I sat there with my phone in my hands staring at Paul's number, reluctant to dial it. It wasn't because I felt guilty for what I had done but rather what I was going to say to him – "uhm Paul, I know this might upset you but I am pregnant for your son and currently in St. Peter's hospital, can you please be a darling and come pick me up?"- just listen to that, I mean I see no difference between this and a death request. There was no one else I could turn to. My grandfather had been my only family until I got married to Paul , who- by the way- denied me my social life.
I had no friends, no family, nothing. I sat there with my mouth open as I cried but failed to vocalize a single sound, only tears ran down my cheeks .
As my eyes were closed, the next words I heard were " whatever it is, it will pass...God is in control", while being hugged simultaneously. I didn't even bother to look at the person hugging me. I just held on tight and cried my heart out as loudly as I possibly could. "shh , it's okay, everything is going to be okay". These were the words they constantly kept telling me. I finally let go, after crying for a good three minutes, to see who the person was. I looked up and saw a beautiful light skinned woman smiling down at me. I shifted a bit, prompting her to sit beside me. "Wanna talk about it?", she asked. I was mute. "Just on case you change your mind, here is my card", she said handing me her card. Then she held my hand and said, "You will be okay", and left. After a short while the doctor came in with my discharge papers. I pleaded with him to stay the night to which he agreed. I tried to sleep but failed. All I could think of was what Jay said to me before he left. It felt like a nightmare, except this particular one was real...it was my life.

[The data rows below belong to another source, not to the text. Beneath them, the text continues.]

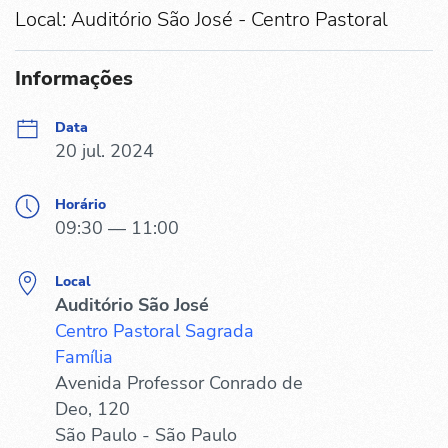
Local: Auditório São José - Centro Pastoral
Informações
Data
20 jul. 2024
Horário
09:30 — 11:00
Local
Auditório São José
Centro Pastoral Sagrada
Família
Avenida Professor Conrado de
Deo, 120
São Paulo - São Paulo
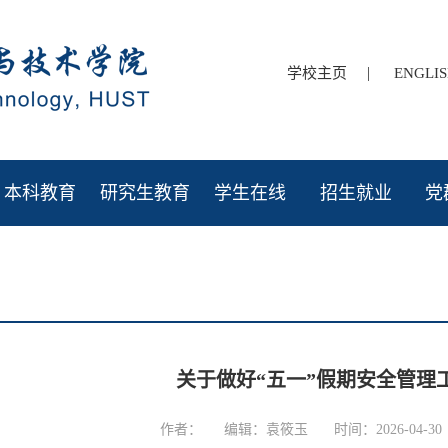
|
学校主页
ENGLI
本科教育
研究生教育
学生在线
招生就业
党
关于做好“五一”假期安全管理
作者：
编辑：袁筱玉
时间：2026-04-30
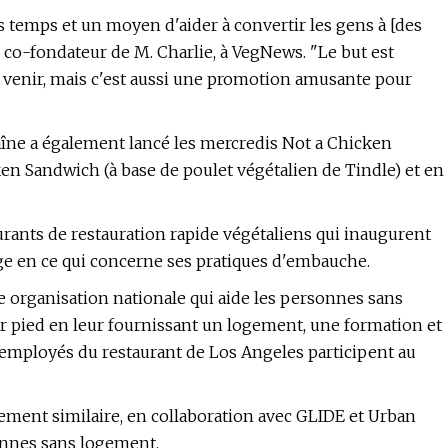
s temps et un moyen d'aider à convertir les gens à [des
 co-fondateur de M. Charlie, à VegNews. "Le but est
à venir, mais c'est aussi une promotion amusante pour
îne a également lancé les mercredis Not a Chicken
en Sandwich (à base de poulet végétalien de Tindle) et en
rants de restauration rapide végétaliens qui inaugurent
rge en ce qui concerne ses pratiques d'embauche.
e organisation nationale qui aide les personnes sans
r pied en leur fournissant un logement, une formation et
employés du restaurant de Los Angeles participent au
tement similaire, en collaboration avec GLIDE et Urban
onnes sans logement.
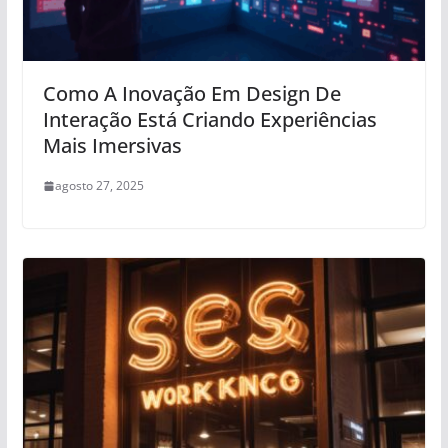
Como A Inovação Em Design De
Interação Está Criando Experiências
Mais Imersivas
agosto 27, 2025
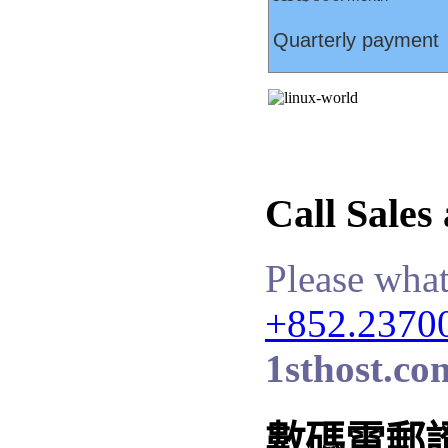
Quarterly payment
Call Sales
Please what
+852.2370
1sthost.co
數碼電郵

During the early hours of the next morning I decided to go home and face the consequences of my actions as I pulled out my phone to call Paul. I called him -the first time, the second time, the third time- no answer. Scared and unwilling, I called Jay and it went straight to voicemail. As I prepared to call him the second time, he walked in. "Get your things let's go", he said. I didn't know whether I should have been confused or angry. "What?", I asked looking at him with an expression of anger mixed with disgust. "If you think you can just..." I was saying when he silenced me by saying, "my father is dead". " My husband?", I asked. "That's hypocritical of you, don't you think?", he said. I was so infuriated I took my things and stormed out. He met me in his car and drove us home. It was a long and silent ride home. As I looked out the window, all I could think of was the fun times we had on this car. He caught me smiling as he asked, "Are you seriously smiling right now?", while keeping his eyes on the road. That question felt like gravity pulling me back to reality- the reality that Paul is dead. "What happened to him?", I asked as soon as we got home. Jay went on to tell me that his erectile dysfunction was as a result of prostate cancer which was discovered at a very late stage and this prompted immediate surgery. "He bled to death during his surgery", he added. I didn't even know how to feel or react. I just stood there like a child who still doesn't understand a math equation that has been explained to her three times already. "Just go and get some rest, we will deal with this tomorrow", he said and walked off. I left trying to wrap my head around these two facts- Paul is dead, Jay is talking to me.